Work to be completed:
Reproduce only the top of the records, down to and including the line containing "168 140 3.05".

Data excerpts:

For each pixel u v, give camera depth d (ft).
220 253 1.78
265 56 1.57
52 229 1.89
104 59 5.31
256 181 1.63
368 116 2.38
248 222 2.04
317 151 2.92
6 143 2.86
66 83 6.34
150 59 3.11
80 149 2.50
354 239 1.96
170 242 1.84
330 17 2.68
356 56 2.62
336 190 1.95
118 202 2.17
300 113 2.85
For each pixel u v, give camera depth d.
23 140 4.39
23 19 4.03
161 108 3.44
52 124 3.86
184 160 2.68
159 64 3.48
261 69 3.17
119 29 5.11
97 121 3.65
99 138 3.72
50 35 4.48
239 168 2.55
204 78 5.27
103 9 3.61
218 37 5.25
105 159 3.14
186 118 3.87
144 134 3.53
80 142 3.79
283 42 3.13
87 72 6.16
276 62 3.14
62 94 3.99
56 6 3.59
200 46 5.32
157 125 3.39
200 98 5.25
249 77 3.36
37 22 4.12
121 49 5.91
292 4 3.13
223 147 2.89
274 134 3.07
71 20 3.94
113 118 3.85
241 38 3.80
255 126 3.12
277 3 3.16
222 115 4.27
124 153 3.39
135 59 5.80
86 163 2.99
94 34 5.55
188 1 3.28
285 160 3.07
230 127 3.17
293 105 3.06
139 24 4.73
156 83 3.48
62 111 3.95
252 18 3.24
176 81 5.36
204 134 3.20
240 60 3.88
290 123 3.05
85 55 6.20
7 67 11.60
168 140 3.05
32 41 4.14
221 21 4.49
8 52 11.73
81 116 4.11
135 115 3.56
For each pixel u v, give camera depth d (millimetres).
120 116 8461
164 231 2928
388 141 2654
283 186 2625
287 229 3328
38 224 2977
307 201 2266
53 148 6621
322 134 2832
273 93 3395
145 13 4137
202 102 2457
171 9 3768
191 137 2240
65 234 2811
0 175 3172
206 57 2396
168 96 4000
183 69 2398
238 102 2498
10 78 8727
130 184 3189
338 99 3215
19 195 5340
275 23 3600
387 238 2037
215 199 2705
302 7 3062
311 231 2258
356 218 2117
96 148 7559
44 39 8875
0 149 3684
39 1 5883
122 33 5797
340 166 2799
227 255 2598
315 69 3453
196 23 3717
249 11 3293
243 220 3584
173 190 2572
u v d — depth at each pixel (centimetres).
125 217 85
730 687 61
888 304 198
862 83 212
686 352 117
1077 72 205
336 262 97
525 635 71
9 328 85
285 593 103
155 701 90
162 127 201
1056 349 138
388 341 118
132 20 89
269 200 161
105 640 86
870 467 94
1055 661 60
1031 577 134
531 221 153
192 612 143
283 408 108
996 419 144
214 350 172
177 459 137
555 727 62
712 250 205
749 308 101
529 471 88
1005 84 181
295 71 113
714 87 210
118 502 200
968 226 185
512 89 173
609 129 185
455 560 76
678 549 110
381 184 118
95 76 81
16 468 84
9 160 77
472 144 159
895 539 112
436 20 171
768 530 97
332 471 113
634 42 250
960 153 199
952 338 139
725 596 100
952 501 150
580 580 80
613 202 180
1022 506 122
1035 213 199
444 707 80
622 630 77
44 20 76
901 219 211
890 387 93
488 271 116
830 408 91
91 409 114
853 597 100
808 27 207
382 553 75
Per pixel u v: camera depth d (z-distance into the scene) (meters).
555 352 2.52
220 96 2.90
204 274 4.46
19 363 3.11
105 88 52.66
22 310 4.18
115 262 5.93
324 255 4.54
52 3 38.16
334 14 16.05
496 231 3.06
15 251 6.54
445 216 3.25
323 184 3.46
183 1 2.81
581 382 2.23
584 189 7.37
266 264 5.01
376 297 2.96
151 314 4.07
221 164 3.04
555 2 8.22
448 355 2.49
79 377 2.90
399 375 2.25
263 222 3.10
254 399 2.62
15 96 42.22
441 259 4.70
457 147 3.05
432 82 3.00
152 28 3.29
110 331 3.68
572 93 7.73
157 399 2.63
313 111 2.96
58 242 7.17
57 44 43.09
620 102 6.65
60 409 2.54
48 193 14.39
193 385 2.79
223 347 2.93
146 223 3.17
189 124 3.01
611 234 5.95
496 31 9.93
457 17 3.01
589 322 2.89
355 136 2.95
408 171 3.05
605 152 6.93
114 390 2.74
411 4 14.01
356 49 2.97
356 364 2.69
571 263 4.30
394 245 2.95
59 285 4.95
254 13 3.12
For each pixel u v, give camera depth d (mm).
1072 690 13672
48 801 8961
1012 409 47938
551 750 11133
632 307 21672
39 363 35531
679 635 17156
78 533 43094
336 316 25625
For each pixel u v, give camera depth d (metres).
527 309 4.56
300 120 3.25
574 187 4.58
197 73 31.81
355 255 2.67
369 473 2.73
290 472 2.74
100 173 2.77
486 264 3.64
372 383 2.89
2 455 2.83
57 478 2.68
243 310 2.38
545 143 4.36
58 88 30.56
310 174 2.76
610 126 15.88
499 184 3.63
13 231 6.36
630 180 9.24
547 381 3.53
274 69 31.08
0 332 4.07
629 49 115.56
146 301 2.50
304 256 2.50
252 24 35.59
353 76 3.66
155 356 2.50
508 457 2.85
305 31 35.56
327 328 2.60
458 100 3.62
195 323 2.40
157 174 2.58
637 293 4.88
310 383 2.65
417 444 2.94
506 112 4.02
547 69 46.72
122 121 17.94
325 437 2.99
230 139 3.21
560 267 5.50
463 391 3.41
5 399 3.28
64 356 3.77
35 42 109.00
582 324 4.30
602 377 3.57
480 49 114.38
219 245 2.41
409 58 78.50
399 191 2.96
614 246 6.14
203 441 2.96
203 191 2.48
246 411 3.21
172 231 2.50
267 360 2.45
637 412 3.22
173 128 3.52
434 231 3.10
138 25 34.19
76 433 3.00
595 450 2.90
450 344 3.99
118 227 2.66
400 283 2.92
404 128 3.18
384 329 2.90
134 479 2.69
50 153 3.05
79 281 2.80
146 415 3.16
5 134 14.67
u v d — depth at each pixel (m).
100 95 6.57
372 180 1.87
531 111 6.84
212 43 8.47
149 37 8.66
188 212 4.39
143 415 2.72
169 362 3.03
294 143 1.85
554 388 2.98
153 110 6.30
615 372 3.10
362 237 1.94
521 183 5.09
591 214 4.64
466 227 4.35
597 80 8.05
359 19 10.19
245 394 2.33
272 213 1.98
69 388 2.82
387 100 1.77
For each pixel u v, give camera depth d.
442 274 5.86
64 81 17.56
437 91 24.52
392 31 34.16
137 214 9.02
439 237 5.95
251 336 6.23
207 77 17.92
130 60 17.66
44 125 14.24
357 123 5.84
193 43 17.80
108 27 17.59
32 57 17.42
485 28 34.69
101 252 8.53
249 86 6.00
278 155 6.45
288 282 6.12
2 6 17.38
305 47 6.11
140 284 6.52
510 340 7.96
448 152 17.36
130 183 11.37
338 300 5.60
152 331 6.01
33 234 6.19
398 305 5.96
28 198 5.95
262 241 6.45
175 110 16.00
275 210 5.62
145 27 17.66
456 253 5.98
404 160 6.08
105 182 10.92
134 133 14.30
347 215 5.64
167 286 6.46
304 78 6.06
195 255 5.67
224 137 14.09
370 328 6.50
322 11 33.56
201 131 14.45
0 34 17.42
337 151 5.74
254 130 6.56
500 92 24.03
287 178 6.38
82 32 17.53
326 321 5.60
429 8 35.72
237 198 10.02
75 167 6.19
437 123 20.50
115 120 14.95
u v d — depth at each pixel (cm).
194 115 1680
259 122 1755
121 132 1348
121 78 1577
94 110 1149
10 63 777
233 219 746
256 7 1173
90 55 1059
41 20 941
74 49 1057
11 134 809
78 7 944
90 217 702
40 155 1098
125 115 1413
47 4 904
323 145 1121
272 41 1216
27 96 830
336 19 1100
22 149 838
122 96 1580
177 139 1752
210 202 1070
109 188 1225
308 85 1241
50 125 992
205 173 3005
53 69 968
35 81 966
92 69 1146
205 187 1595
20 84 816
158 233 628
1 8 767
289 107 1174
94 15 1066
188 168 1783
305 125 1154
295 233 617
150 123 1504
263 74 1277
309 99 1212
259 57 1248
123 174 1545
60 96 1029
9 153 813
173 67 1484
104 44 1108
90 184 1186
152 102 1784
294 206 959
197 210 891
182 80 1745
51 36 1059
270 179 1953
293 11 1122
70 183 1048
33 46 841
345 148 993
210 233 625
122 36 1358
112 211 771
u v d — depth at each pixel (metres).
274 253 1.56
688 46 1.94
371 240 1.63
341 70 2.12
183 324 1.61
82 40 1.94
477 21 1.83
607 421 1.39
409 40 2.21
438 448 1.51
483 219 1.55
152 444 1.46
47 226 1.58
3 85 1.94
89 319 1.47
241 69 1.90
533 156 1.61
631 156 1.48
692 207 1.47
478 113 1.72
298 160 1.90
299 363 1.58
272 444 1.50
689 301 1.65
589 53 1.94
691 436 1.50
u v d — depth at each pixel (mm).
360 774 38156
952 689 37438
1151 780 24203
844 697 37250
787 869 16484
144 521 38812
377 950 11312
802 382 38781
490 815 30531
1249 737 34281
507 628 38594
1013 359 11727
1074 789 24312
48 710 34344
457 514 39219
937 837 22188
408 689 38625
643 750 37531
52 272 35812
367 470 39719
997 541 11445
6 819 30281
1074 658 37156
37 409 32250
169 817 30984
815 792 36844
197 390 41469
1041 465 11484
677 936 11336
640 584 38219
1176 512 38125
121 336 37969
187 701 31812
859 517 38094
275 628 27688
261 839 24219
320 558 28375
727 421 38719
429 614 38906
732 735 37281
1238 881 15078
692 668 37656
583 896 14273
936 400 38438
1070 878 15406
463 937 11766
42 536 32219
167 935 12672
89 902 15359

Task response:
For each pixel u v, give camera depth d (ft).
220 253 1.78
265 56 1.57
52 229 1.89
104 59 5.31
256 181 1.63
368 116 2.38
248 222 2.04
317 151 2.92
6 143 2.86
66 83 6.34
150 59 3.11
80 149 2.50
354 239 1.96
170 242 1.84
330 17 2.68
356 56 2.62
336 190 1.95
118 202 2.17
300 113 2.85
For each pixel u v, give camera depth d.
23 140 4.39
23 19 4.03
161 108 3.44
52 124 3.86
184 160 2.68
159 64 3.48
261 69 3.17
119 29 5.11
97 121 3.65
99 138 3.72
50 35 4.48
239 168 2.55
204 78 5.27
103 9 3.61
218 37 5.25
105 159 3.14
186 118 3.87
144 134 3.53
80 142 3.79
283 42 3.13
87 72 6.16
276 62 3.14
62 94 3.99
56 6 3.59
200 46 5.32
157 125 3.39
200 98 5.25
249 77 3.36
37 22 4.12
121 49 5.91
292 4 3.13
223 147 2.89
274 134 3.07
71 20 3.94
113 118 3.85
241 38 3.80
255 126 3.12
277 3 3.16
222 115 4.27
124 153 3.39
135 59 5.80
86 163 2.99
94 34 5.55
188 1 3.28
285 160 3.07
230 127 3.17
293 105 3.06
139 24 4.73
156 83 3.48
62 111 3.95
252 18 3.24
176 81 5.36
204 134 3.20
240 60 3.88
290 123 3.05
85 55 6.20
7 67 11.60
168 140 3.05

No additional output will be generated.